*EXERCISE OBJECTIVE*: Retype the listing found below exactly, but leave out each picture.

*PROVIDED RECORDS*:

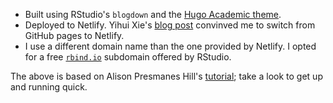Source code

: * Built using RStudio's `blogdown` and the [Hugo Academic theme](https://github.com/gcushen/hugo-academic).
* Deployed to Netlify. Yihui Xie's [blog post](https://yihui.name/en/2017/06/netlify-instead-of-github-pages/) convinved me to switch from GitHub pages to Netlify.
* I use a different domain name than the one provided by Netlify. I opted for a free [`rbind.io`](https://support.rbind.io/) subdomain offered by RStudio.

The above is based on Alison Presmanes Hill's  [tutorial](https://apreshill.rbind.io/post/up-and-running-with-blogdown/); take a look to get up and running quick.
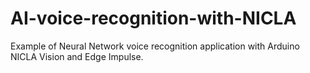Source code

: # AI-voice-recognition-with-NICLA
Example of Neural Network voice recognition application with Arduino NICLA Vision and Edge Impulse.
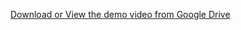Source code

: [Download or View the demo video from Google Drive](https://drive.google.com/file/d/1uK2CDuRwXSAkalkG7AdvXugHanC50vgC/view?usp=drivesdk)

*ANSWER SPACE*:
Source code

: * Built using RStudio's `blogdown` and the [Hugo Academic theme](https://github.com/gcushen/hugo-academic).
* Deployed to Netlify. Yihui Xie's [blog post](https://yihui.name/en/2017/06/netlify-instead-of-github-pages/) convinved me to switch from GitHub pages to Netlify.
* I use a different domain name than the one provided by Netlify. I opted for a free [`rbind.io`](https://support.rbind.io/) subdomain offered by RStudio.

The above is based on Alison Presmanes Hill's  [tutorial](https://apreshill.rbind.io/post/up-and-running-with-blogdown/); take a look to get up and running quick.
Source code

: # AI-voice-recognition-with-NICLA
Example of Neural Network voice recognition application with Arduino NICLA Vision and Edge Impulse.
Source code

: [Download or View the demo video from Google Drive](https://drive.google.com/file/d/1uK2CDuRwXSAkalkG7AdvXugHanC50vgC/view?usp=drivesdk)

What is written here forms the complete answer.